Both R’ Pinchas and R’ Raphael struggled to overcome their faults and their doubts; even for these two tzaddiks, it was a long process. R’ Pinchas taught: “A man cannot be consciously good unless he knows evil. No one can appreciate pleasure unless he has tasted bitterness. ... Without the evil impulse, man could do no evil; but neither could he do good.” R’ Raphael said: “If a man sins and is contrite, the Lord will aid him to full repentance. It is well to remember this axiom: ‘Man has only the power of free choice; everything else is in G-d’s hands.’ Therefore, if a man chooses to repent, G-d will perform all else required for the accomplishment of his choice.” These teachings give me hope that I still have time to change the path of my life.

I cannot undo the decisions and mistakes of my earlier life, but I can become closer to Hashem by infusing my remaining years with Jewish thoughts and ideals and trying to become a better person. For the present, most of the changes are internal, in my heart and mind. Gradually, I am also changing some of my practices and taking on new observances. Although I cannot say that I have adopted the Chassidic life-style, I have grown to love and appreciate my Chassidic heritage, and I hope that the teachings of R’ Pinchas and R’ Raphael will guide me toward serving Hashem.

2 Comments:

At February 5, 2008 at 7:28:00 AM EST, Anonymous Anonymous said...

You wrote, "one does not sacrifice one’s own conscience and principles in obedience to the mitzvot."

What happens in the case if a person does not understand, agree, or has a difficulty performing a certain mitzva, is he or she allowed to turn aside from it?

 
At February 5, 2008 at 10:14:00 AM EST, Anonymous Anonymous said...

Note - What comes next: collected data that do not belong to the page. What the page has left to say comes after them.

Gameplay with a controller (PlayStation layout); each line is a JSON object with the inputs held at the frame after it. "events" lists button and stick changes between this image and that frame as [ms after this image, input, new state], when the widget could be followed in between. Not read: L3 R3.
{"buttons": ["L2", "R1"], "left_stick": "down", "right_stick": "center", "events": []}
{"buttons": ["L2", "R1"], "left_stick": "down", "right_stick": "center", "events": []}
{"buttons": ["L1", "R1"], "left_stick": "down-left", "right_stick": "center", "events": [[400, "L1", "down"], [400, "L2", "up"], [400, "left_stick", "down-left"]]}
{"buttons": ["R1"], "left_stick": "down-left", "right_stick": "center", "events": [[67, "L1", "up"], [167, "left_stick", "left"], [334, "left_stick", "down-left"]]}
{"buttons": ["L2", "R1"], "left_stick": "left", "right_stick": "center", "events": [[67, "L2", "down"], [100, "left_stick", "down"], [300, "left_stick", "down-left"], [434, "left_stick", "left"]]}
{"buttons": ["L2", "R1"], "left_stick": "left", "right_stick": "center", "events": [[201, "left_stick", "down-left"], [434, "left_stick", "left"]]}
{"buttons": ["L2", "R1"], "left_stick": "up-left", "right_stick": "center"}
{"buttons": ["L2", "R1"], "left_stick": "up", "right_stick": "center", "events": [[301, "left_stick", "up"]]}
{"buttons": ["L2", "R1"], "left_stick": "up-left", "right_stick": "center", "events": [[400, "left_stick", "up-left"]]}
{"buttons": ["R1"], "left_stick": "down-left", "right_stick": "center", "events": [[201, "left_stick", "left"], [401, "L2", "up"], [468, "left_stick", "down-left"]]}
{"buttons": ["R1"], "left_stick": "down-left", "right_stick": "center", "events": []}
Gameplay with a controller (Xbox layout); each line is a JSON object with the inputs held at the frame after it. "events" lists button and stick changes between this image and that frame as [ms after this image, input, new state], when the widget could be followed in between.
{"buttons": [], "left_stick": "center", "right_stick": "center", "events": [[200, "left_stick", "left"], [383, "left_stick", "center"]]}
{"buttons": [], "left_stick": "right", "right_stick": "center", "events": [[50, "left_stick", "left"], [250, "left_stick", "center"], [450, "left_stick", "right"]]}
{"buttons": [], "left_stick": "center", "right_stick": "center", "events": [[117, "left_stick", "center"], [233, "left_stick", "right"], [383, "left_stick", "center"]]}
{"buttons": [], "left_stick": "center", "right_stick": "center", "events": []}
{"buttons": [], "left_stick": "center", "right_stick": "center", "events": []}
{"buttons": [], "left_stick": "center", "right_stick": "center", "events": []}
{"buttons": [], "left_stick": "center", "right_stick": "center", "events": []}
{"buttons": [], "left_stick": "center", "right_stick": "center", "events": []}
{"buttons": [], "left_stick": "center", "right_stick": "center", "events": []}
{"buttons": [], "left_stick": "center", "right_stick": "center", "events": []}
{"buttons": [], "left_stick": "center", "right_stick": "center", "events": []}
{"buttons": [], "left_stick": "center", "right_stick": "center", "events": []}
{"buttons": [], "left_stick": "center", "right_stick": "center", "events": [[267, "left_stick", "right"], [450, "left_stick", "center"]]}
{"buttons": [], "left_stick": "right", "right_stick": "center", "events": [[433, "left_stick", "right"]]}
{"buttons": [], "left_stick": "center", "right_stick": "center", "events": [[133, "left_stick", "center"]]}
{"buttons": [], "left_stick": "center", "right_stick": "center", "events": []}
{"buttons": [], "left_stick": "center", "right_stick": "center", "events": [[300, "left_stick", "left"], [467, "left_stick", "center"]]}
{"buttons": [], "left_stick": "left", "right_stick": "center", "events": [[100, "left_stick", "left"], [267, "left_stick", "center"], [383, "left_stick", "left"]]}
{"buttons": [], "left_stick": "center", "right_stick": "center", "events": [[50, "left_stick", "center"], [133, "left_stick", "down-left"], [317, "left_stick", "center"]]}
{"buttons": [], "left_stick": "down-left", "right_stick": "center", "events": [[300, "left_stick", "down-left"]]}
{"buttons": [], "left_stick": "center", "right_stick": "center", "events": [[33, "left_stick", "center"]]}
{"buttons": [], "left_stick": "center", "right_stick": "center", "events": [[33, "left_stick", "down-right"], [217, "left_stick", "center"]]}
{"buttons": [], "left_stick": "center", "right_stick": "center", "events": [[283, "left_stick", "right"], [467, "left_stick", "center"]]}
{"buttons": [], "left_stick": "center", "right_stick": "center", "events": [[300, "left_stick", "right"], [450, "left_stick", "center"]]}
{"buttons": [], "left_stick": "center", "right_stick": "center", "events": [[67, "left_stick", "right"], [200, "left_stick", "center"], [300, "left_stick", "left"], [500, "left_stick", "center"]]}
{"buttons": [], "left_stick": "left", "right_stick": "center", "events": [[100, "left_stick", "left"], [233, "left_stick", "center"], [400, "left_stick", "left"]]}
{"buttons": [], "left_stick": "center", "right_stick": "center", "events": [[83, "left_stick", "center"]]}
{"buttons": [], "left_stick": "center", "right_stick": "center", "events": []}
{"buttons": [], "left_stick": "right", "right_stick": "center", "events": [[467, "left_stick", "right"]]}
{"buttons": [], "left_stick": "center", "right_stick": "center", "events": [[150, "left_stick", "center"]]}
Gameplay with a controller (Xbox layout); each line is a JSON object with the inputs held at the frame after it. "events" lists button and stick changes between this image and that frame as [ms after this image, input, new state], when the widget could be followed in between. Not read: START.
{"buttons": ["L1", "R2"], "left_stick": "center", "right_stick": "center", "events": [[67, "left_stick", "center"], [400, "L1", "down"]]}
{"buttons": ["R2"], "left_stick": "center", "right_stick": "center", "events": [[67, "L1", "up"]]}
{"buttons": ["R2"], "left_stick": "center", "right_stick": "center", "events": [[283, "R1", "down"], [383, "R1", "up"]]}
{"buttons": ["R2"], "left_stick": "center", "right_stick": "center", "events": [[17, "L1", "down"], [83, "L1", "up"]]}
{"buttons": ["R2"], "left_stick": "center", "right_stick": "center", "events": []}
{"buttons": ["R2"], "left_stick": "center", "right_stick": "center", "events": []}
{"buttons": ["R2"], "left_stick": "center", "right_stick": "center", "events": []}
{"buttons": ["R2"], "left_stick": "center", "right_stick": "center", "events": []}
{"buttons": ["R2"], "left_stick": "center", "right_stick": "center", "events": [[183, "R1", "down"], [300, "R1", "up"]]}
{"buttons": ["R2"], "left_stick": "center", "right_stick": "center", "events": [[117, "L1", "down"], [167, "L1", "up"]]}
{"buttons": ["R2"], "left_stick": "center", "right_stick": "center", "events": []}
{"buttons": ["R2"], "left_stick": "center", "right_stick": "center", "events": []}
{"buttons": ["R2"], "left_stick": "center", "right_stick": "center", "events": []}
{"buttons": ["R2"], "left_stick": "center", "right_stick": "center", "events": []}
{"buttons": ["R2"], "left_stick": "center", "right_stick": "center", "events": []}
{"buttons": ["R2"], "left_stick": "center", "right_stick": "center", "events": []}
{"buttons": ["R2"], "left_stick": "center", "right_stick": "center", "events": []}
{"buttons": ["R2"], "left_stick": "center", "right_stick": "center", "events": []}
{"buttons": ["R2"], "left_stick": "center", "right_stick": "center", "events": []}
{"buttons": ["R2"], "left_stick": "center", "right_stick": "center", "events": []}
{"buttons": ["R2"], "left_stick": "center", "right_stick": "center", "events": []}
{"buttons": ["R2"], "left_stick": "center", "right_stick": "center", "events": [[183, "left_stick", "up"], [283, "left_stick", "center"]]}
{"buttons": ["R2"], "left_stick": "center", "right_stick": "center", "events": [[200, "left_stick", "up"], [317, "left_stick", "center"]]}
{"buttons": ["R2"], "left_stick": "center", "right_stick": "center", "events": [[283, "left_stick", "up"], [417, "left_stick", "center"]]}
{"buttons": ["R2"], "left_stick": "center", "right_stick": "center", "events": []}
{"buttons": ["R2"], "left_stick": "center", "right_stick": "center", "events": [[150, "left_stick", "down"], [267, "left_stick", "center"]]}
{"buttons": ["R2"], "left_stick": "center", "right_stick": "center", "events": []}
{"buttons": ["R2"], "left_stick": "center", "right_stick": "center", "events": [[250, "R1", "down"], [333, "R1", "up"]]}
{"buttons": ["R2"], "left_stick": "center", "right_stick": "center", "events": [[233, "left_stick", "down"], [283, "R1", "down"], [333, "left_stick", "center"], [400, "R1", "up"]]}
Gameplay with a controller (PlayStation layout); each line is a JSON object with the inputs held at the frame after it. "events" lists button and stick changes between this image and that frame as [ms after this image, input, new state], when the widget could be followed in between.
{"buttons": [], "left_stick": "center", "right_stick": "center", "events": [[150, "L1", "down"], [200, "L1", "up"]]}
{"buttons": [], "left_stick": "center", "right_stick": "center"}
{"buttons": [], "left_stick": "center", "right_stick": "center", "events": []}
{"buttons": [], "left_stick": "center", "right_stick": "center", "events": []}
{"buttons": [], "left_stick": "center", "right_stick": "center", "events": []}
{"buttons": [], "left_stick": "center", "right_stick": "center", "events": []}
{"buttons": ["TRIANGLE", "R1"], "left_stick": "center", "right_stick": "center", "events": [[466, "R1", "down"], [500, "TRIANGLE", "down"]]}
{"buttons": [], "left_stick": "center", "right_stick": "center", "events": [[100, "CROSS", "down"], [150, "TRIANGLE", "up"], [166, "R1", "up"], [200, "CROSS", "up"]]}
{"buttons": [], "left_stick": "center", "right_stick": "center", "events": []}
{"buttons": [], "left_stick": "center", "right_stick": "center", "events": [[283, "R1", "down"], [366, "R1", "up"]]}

Zippy, I can't answer as to what is "allowed"; maybe others will comment on that. But you have gone to the heart of my own inner conflict; in many ways, I am that person you describe. My journey began only recently, and I am not "there" yet. I can only suggest that the process begins in the heart and mind, so that you open yourself to the possibility of change. Then take small steps, starting with what you CAN do.